*** Opening of The data ***

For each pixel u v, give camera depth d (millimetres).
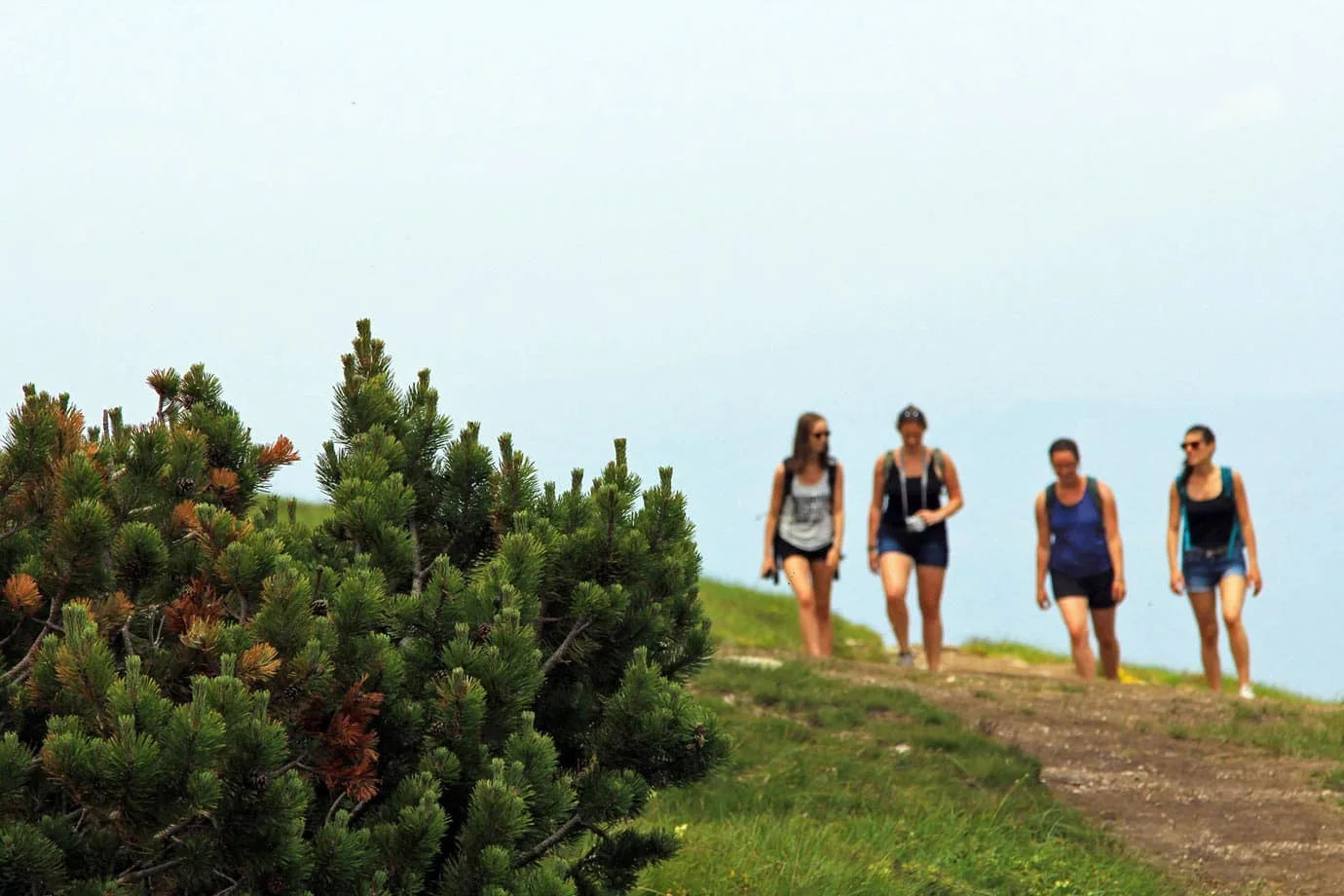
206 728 16781
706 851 30500
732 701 45656
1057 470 57750
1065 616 57594
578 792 21422
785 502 58375
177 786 16781
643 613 22859
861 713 45000
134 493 20234
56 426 20406
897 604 58344
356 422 24141
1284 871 34125
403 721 20047
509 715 20453
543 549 22172
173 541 20328
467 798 20250
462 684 19672
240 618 19484
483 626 20500
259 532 20375
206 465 21812
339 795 19766
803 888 28719
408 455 23938
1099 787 40969
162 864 17891
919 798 37594
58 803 18016
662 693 21812
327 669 18656
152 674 18703
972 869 32094
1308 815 38375
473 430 23953
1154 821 38188
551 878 19594
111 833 17484
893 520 58719
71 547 19062
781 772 38406
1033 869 32781
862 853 32031
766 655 54344
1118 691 52875
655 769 22156
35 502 20000
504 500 23531
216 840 17656
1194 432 56438
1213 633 57625
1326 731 47250
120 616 18844
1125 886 32125
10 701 18094
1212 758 44125
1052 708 49125
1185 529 57344
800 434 57875
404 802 19359
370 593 19625
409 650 20812
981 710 48125
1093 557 57656
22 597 18734
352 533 22141
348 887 18188
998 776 40094
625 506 23000
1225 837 36812
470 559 23953
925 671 54781
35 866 16609
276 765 17297
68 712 17391
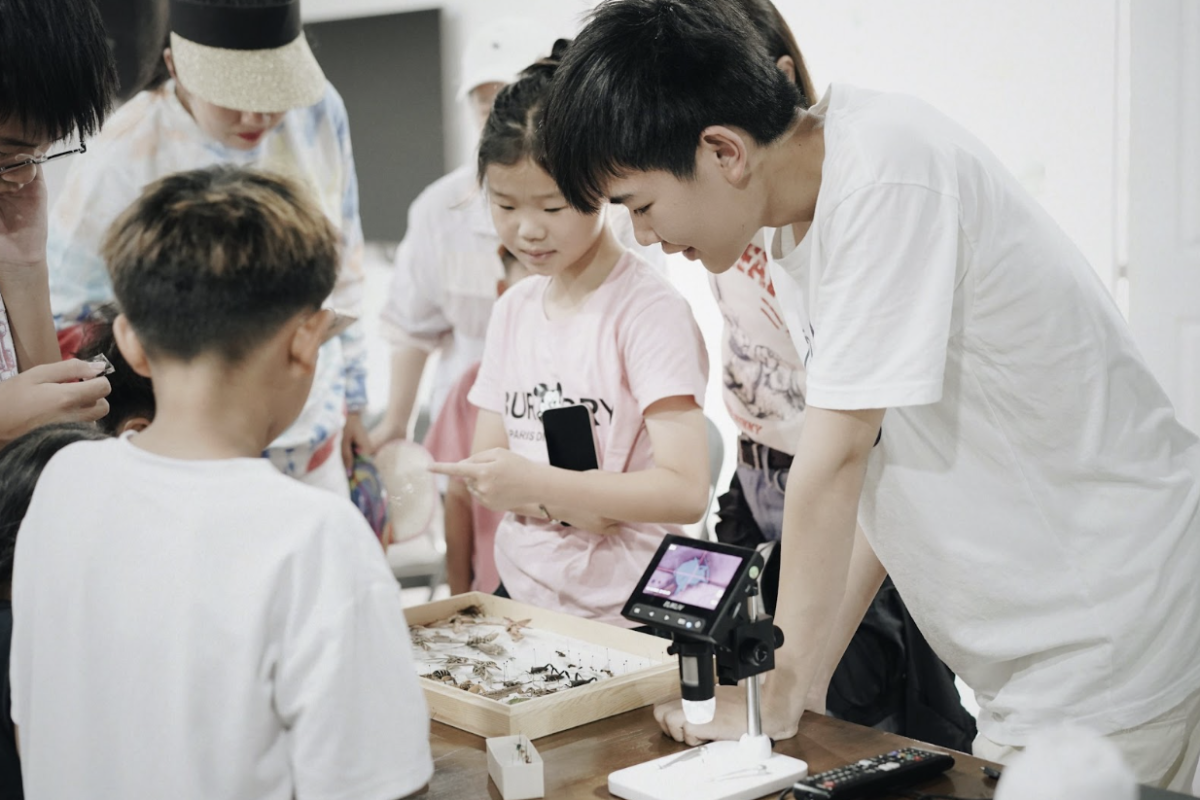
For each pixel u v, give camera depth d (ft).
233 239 2.91
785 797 3.38
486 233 9.52
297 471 8.62
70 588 2.95
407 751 2.89
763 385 6.41
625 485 5.36
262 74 8.23
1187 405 8.79
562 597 5.66
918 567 4.12
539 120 5.11
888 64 9.54
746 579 3.40
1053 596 3.95
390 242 9.84
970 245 3.68
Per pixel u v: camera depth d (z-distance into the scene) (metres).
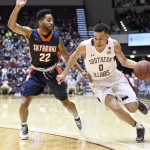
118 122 6.62
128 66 4.70
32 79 4.95
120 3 22.84
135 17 21.80
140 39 19.23
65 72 4.62
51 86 5.00
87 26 22.80
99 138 5.02
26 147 4.45
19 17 21.47
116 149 4.28
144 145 4.52
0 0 22.08
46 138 5.05
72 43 19.19
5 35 19.02
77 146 4.50
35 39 4.76
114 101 4.63
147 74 4.33
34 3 22.52
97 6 23.19
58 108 9.52
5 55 17.47
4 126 6.17
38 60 4.84
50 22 4.71
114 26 21.34
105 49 4.51
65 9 22.88
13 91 15.76
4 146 4.51
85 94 15.78
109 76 4.73
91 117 7.45
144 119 7.12
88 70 4.73
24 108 4.93
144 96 13.26
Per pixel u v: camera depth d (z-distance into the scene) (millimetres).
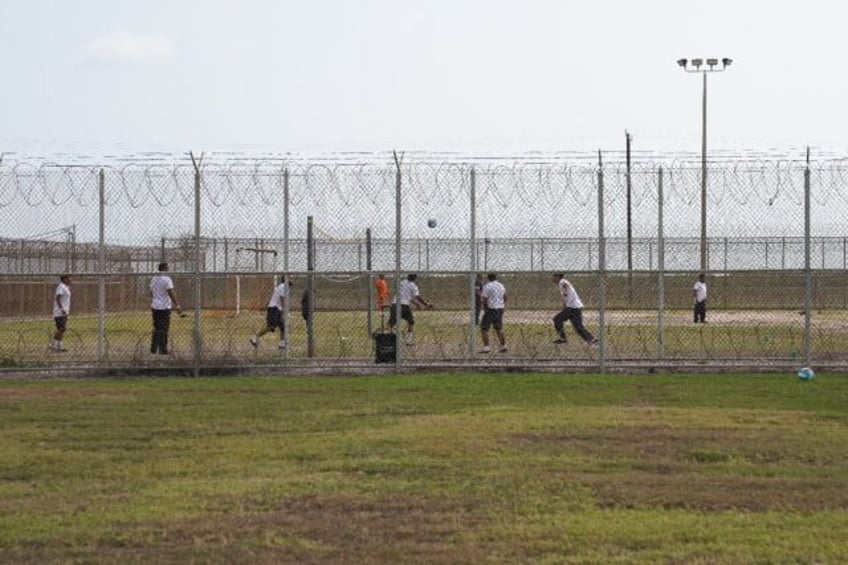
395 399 32750
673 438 25562
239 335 56031
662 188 40312
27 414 30297
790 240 48188
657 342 44688
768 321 57438
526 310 60344
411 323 49031
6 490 20906
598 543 16750
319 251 51219
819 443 24875
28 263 59781
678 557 15977
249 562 15938
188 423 28672
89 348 48719
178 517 18562
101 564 15938
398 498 19766
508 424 27562
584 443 25031
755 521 18031
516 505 19172
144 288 63375
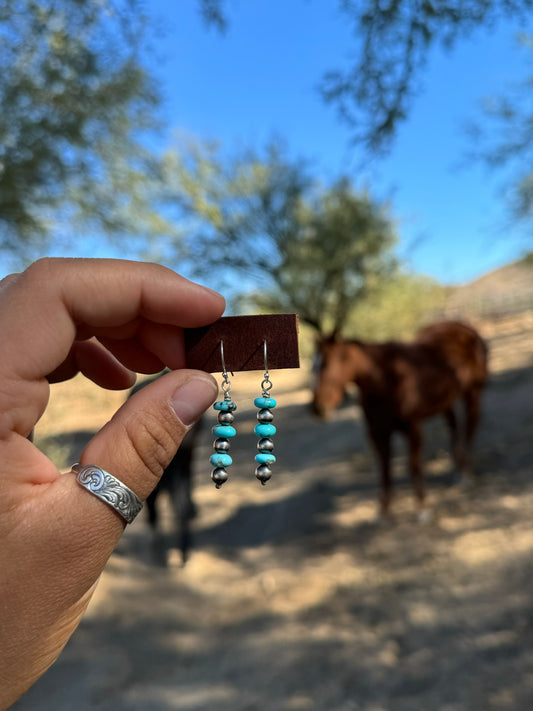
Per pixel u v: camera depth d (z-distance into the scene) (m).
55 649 0.76
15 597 0.71
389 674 2.54
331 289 9.94
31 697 2.58
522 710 2.09
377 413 4.35
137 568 4.05
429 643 2.74
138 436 0.78
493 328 16.12
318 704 2.42
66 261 0.83
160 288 0.87
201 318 0.92
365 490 5.27
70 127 3.93
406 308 11.84
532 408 6.70
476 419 5.37
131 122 4.29
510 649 2.51
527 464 4.99
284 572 3.88
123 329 1.01
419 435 4.45
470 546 3.69
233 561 4.22
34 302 0.77
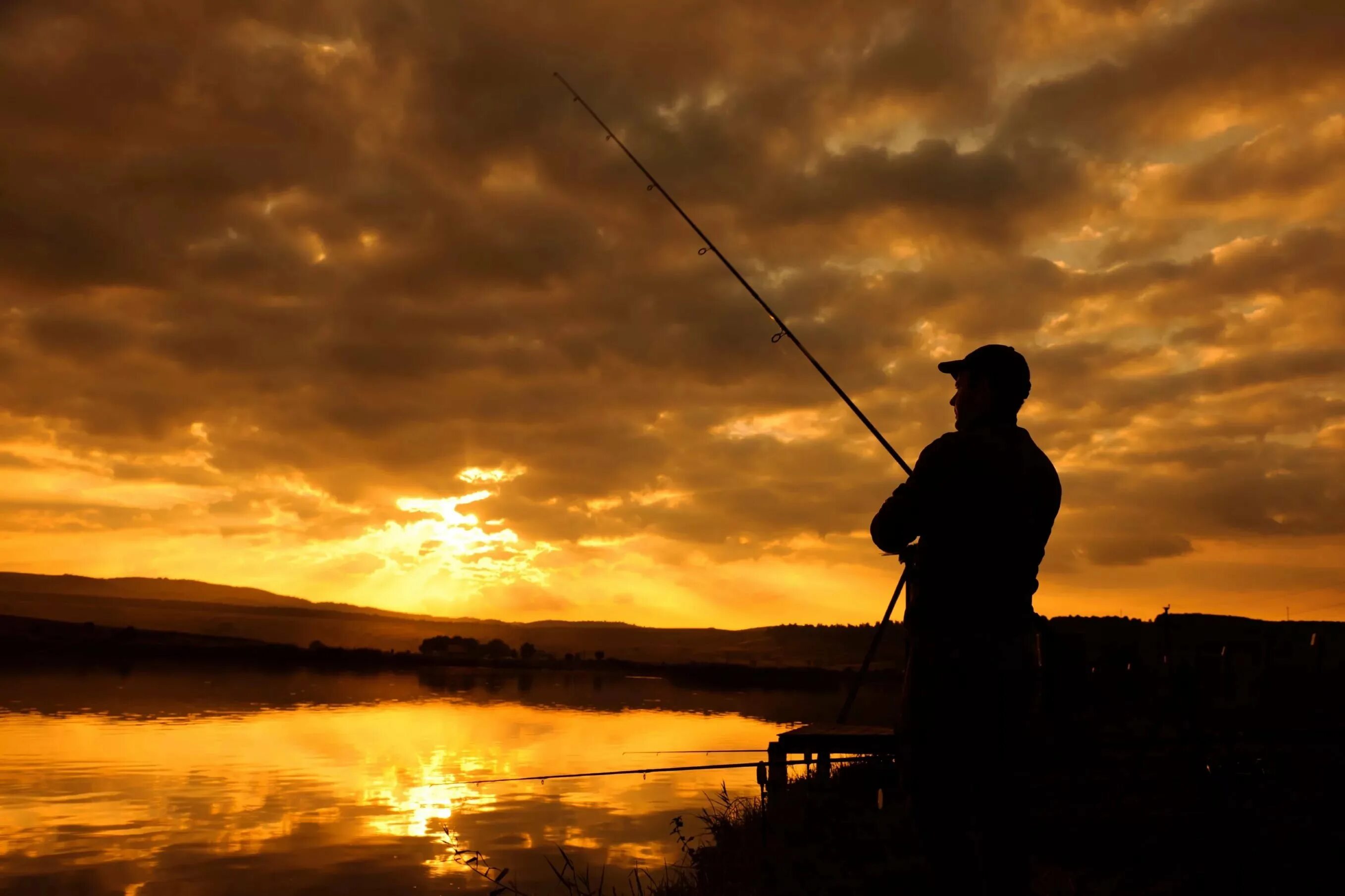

*** Close of The data ***

Your task is to write out, exactly and without pictures, only the lines from the one holding "109 76 4.73" to the last line of the data.

109 76 4.73
91 117 7.45
144 119 7.12
88 70 4.73
24 108 4.93
144 96 13.26
Per pixel u v: camera depth d (z-distance into the scene) (millimetres).
395 399 32750
673 438 25562
239 335 56031
662 188 40312
27 414 30297
790 240 48188
657 342 44688
768 321 57438
526 310 60344
411 323 49031
6 490 20906
598 543 16750
319 251 51219
819 443 24875
28 263 59781
678 557 15977
249 562 15938
188 423 28672
89 348 48719
178 517 18562
101 564 15938
398 498 19766
508 424 27562
584 443 25031
755 521 18031
516 505 19172
144 288 63375
Per pixel u v: camera depth d (z-distance into the scene) (m).
55 649 0.76
15 597 0.71
389 674 2.54
331 289 9.94
31 697 2.58
522 710 2.09
377 413 4.35
137 568 4.05
429 643 2.74
138 436 0.78
493 328 16.12
318 704 2.42
66 261 0.83
160 288 0.87
201 318 0.92
365 490 5.27
70 127 3.93
406 308 11.84
532 408 6.70
476 419 5.37
131 122 4.29
510 649 2.51
527 464 4.99
284 572 3.88
123 329 1.01
419 435 4.45
470 546 3.69
233 561 4.22
34 302 0.77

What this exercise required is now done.